Fridman suggests high street banks might have taken notice of the threat posed by MSBs and that there seems to be an effort under way by UK banks to begin fighting to get some of that business back, particularly in the area of cross-border money transfers.

“I wouldn’t go so far as to call the withdrawal of banking services a direct attack on this sector, but there is certainly a hint of that,” he says.


Craig James, a director of the Prepaid International Forum

Others are more emphatic about the role being played by competition in the account closures. “This is a competition issue,” says Craig James, a director of the Prepaid International Forum. “It’s nothing to do with money laundering – money laundering is being used as a blind and a screen.”


He argues that the risks being attributed to these companies must be inherent either within the products they are selling or within the providers themselves.


“If the risk is inherent with the provider, it’s the FCA’s [Financial Conduct Authority] responsibility to deal with that, because the FCA authorized them in the first place and it’s the FCA’s job to manage risk within the sector,” he says. “It’s not for banks to start regulating the sector through the back door, which is what they’re doing. If it’s inherent within the product, why are banks still offering these same products themselves?”

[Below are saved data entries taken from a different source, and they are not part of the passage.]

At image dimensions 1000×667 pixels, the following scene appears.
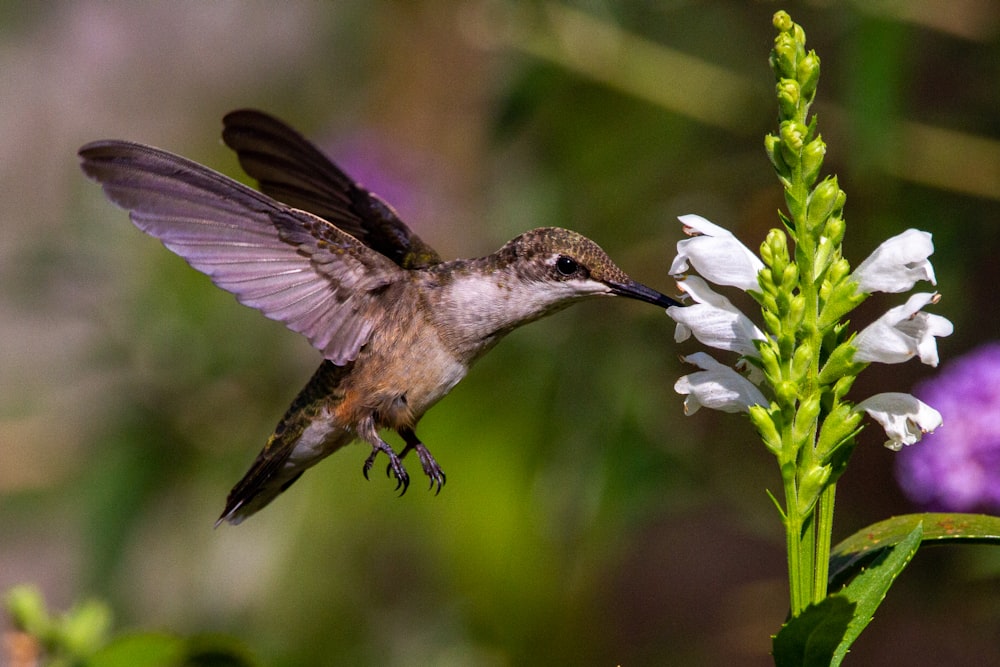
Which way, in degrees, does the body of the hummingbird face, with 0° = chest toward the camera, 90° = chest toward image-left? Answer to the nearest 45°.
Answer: approximately 270°

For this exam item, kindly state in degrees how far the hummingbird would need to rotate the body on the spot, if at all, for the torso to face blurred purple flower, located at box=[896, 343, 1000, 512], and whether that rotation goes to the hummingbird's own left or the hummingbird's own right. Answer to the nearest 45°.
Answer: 0° — it already faces it
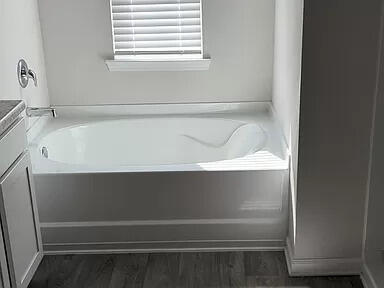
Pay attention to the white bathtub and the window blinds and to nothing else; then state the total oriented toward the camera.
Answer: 2

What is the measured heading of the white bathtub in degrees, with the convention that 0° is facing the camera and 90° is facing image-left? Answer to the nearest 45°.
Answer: approximately 0°

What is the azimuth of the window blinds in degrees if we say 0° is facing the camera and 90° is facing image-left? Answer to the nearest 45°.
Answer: approximately 0°

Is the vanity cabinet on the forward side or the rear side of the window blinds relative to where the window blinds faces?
on the forward side
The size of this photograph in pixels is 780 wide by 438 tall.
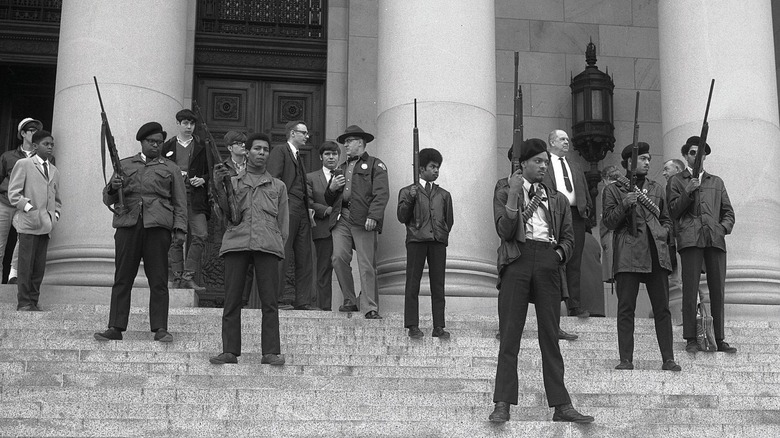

James adds that the account closures are not only affecting money-service businesses but are also being applied to any third-party provider that arranges the transfer of funds electronically. “It’s money-service businesses, it’s prepaid cards, it’s electronic wallets, it’s merchant acquirers – it’s anyone with an electronic money or payments service," he says. "They are shutting down prepaid card issuers as well.”

New options

Whatever the reasons for the shift, it is clear that access to banking services is becoming more problematic for MSBs. Having a bank account is a fundamental requirement for such businesses – so many will be considering what they can do to retain their banking relationships or develop a new strategy.

For companies concerned about this issue, there are actions that can be taken to make themselves more bankable. Essentially this means putting in place more stringent AML measures.

While the cost of doing so might be prohibitive for some smaller companies, an unconventional approach could be to club together with other businesses in a similar position to pay for AML controls on a joint basis.

For companies that find themselves without a UK bank, other options might also be feasible, such as opening an account in a different jurisdiction. This might not be necessary: different UK lenders might take a different view of the risks associated with money-service companies.

Nevertheless, it is clear that MSBs might find it more difficult to secure banking services than in the past – and with banks facing increasing regulatory scrutiny on the subject of AML controls, this could be a longer-term trend.